Page extract:
══════════════════════════════

Melvin Amos Halsted was born March 29, 1821, the son of William and Patty (Haskin) Halsted, in Rensselaer County, New York, where his father farmed an estate on the Hudson River. His grandparents were Joseph and Katie (Agan) Halsted and Enoch and Lydia (Ackly) Haskin. After the death of his father in 1837, Melvin moved with his mother to Dayton, Ohio, where he farmed.
"In 1836 we migrated to western New York. I worked on a farm for $7 a month. I did not waste a cent that summer, and went to school in the winter. Our family moved to Dayton, Ohio, in 1837. Learned stone cutters trade and drove horses on a canal boat from Dayton to Cincinnati, then bought a farm one mile below Dayton in 1839.
"In 1842 I got married to Martha C. Foster. [daughter of Elijah D. and Ruth C. (Nichols) Foster of Troy, Pa.] That fall we visited Mrs. Halsted's father's family south of Indianapolis. While she was visiting I went across Illinois River at Beardstown, thence by way of Carthage to Nauvoo." [The Mormons had been settled there for two years.]
"In 1844 we went to Lake County, Indiana, and were so pleased with the country that the next year I sold out and moved there. I bought 80 acres of land from Simeon Beedle, one mile east of West Creek on the state road (Indiana 2). I then bought other land so I had two hundred acres under cultivation before I sold the farm."
The Halsteds then moved into a deserted log house near the present depot.
"In 1848 I went where Lowell now is in company with O.E. Haskins and erected a saw mill. There had already been some work done for a saw mill [near the Cedar Creek bridge on Main Street]. The dam was partly built by Abram Nichols and others. O.E. Haskins and myself made arrangements with Abram Nichols to buy the mill privileges and land, and deeded part of the 80 acres as we agreed back to Nichols.

══════════════════════════════

Data records:
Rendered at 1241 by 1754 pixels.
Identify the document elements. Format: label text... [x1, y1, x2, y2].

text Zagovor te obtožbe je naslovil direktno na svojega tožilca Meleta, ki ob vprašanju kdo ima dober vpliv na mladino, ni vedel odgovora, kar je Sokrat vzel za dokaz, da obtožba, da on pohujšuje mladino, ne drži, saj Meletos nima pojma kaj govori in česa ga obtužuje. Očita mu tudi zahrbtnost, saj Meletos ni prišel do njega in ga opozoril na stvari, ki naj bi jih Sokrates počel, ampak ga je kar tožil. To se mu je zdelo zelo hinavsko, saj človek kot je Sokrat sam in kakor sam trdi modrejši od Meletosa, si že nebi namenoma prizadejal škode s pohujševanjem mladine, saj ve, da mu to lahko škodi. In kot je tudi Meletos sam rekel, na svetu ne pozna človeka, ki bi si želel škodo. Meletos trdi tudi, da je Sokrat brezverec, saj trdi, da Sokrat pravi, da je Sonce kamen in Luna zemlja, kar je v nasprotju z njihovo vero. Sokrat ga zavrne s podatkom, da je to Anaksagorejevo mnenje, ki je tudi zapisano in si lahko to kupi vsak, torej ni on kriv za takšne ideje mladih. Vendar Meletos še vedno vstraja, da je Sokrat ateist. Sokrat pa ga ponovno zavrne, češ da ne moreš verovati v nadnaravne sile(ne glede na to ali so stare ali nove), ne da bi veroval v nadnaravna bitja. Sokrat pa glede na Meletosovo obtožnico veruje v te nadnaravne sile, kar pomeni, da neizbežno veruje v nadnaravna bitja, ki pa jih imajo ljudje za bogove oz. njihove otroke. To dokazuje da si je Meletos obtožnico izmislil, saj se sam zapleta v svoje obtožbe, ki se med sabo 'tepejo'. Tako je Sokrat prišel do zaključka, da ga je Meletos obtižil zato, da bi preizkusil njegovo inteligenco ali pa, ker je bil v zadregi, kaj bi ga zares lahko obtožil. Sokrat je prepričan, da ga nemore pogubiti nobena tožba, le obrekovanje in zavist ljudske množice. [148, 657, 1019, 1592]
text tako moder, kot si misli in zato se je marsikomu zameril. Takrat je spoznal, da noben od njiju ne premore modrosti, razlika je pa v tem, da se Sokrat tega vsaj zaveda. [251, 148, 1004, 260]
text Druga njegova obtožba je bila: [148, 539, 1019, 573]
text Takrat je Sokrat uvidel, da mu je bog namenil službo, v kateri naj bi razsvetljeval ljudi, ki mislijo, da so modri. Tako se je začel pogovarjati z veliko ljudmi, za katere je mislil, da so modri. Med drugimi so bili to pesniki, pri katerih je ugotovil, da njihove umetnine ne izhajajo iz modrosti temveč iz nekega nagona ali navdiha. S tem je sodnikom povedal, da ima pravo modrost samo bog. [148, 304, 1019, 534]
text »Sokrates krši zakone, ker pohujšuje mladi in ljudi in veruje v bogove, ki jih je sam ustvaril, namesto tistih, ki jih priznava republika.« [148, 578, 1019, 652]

══════════════════════════════

Tasks:
1 – In the rows, from the first line up to and including the line with "Identify the document", switch "Rendered" to "Displayed" and give those lines again with nothing else changed.
2 – Pick up the account of Melvin Amos Halsted's life after its last sentence and continue it.
The rows and the account of Melvin Amos Halsted's life come from unrelated sources.

Answers:
1 –
Displayed at 1241 by 1754 pixels.
Identify the document elements. Format: label text... [x1, y1, x2, y2].

2 –
"We put up the dam and got the saw mill running the winter of 1848. The next year we burned 400,000 bricks. As bricks sold slow, we built the first brick house in what was Lowell after that. I moved into the house in the spring of 1850." [The Halsted House is on the northeast corner of Halsted St. and Main St., and is on the State and National Registers of Historical Places.]
That year began the first of Halsted's many adventures out West and to other places: "April 2 of that same spring I started out for California on horseback. Went to LaSalle on the Illinois River, took my horse aboard a steamer, went to St. Louis, then by steamer to St. Joseph, Mo.; bought oxen and wagon and started as soon as the grass was good. On May 15 went northwest 250 miles to Grand Island, Nebraska; thence to Fort Kearny, thence 200 miles to junction of South and North Platte. Several miles before we got to the junction the cholera was fearful, hundreds died."
He arrived in the Sacremento area in September 1850.
In the spring of 1851 he started for home with the first mail train (mules) to Salt Lake. They traveled through deep snow, skirmished with Indians, swam the mules across the Bear River, and arrived in Ogden, Utah, on June 3. On the way, Halsted talked to Kit Carson Fremont, scout and guide, and bought some buckskin clothing from his Indian wife. Melvin arrived home in August 1851.
Halsted then bought out his partner's interest in the Lowell property, and built a frame flour mill which began in operation in January, 1853. This mill was on the west side of Mill Street, where Jefferson St. meets Mill St., and was powered by water coming down a wooden trough from the dam on Main St.
"In the fall of the same year [1853], I laid out Lowell and gave out many lots to mechanics and others to settle up the town. Lowell was surrounded by good farmers and good land. The mills caused Lowell to begin to settle.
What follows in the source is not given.